The world surrounding the abbey, and within the abbey as well, is a harsh and dangerous one. There is religious and political warfare, both in the distant crusades and in the conflicts closer to home that result in Queen Eleanor’s kidnapping. There is also a constant threat of infections and illnesses, which are poorly understood and make death a quotidian reality. Marie must cope with sudden deaths at the abbey and is already accustomed to such deaths from seeing two of her beloved aunts die as a child. She must learn to make the abbey more of a shelter while also learning how to engage the world outside the abbey.

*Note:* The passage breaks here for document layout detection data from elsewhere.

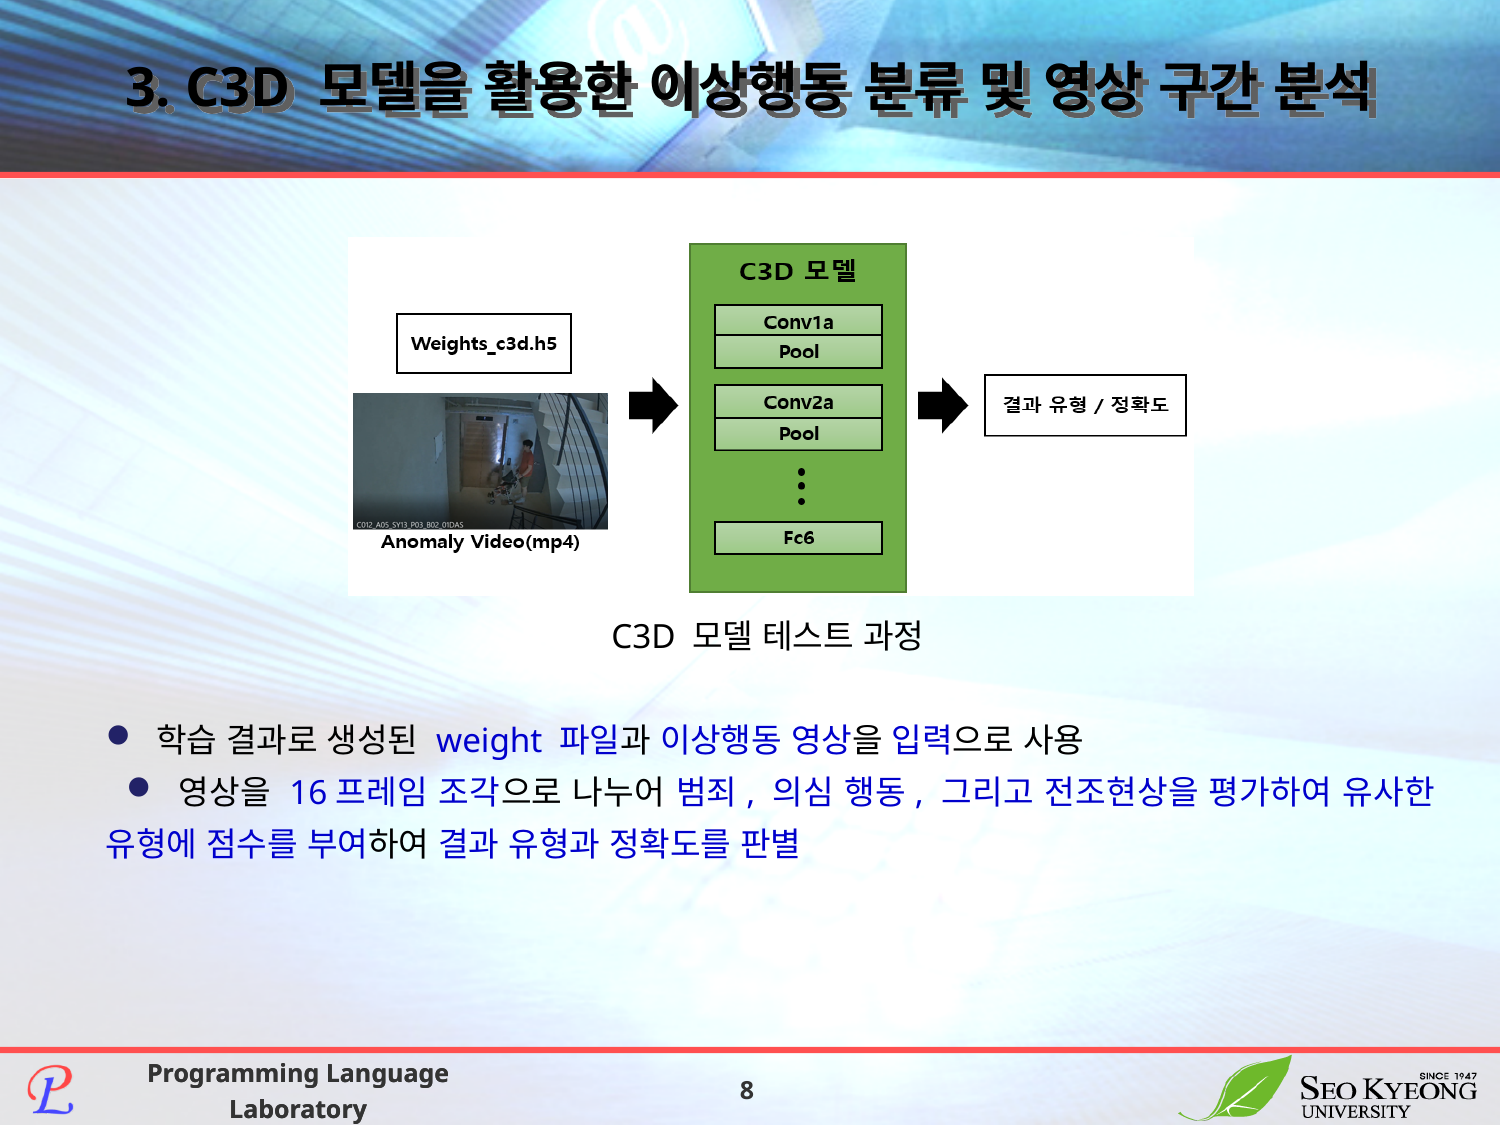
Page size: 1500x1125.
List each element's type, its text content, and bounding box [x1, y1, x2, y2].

picture [1178, 1054, 1477, 1121]
slide_number 8 [655, 1057, 839, 1118]
text_box [0, 0, 1500, 75]
text_box C3D 모델 테스트 과정 [596, 605, 987, 656]
text_box [0, 75, 1500, 171]
title 3. C3D 모델을 활용한 이상행동 분류 및 영상 구간 분석 [74, 75, 1426, 151]
text_box 학습 결과로 생성된 weight 파일과 이상행동 영상을 입력으로 사용 영상을 16프레임 조각으로 나누어 범죄, 의심 행동, 그리고 전조현상을 평가하여 유사한 유형에 점수를 부여하여 결과 유형과 정확도를 판별 [90, 700, 1451, 959]
picture [348, 237, 1194, 597]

She does so by being fierce and warrior-like, but also nurturing and gentle. It is possibly her gentle side that is more radical and heretical than her warrior side. She opposes the church’s dictates that life in an abbey must be spartan and punishing by feeding the nuns well and giving them jobs that suit their individual talents. She also begins a sexual life at the abbey, thereby rebelling against the church’s dictate of celibacy. Her sexual encounters are detached, even from love, and are instead purely joyous and pleasurable. She draws a distinction between these encounters and her ongoing love for Eleanor, having absorbed the medieval convention of courtly love, in which love is rooted in unconsummated desire for an unattainable beloved.
Her evolving spirituality in this chapter is also unconventional in that it comes not from church rituals and dictates but from her own experience and being. It is an organic, feminine spirituality rather than a distant, patriarchal one. This is seen when she and Emme perform a “sanctification” of some blighted fields near the abbey, and Emme later confesses to her that she made the entire ritual up: “Mystical acts create mystical beliefs” (59). Marie is inspired, rather than disillusioned, by this confession, which shows an inventiveness and a practicality that appeal to her. She later has a vision that takes place while she is in church but is inspired as much by her menopausal hot flashes as it is by her surroundings. Her hot flashes serve to light up the nuns around her and to give her a sense of their essence and specialness.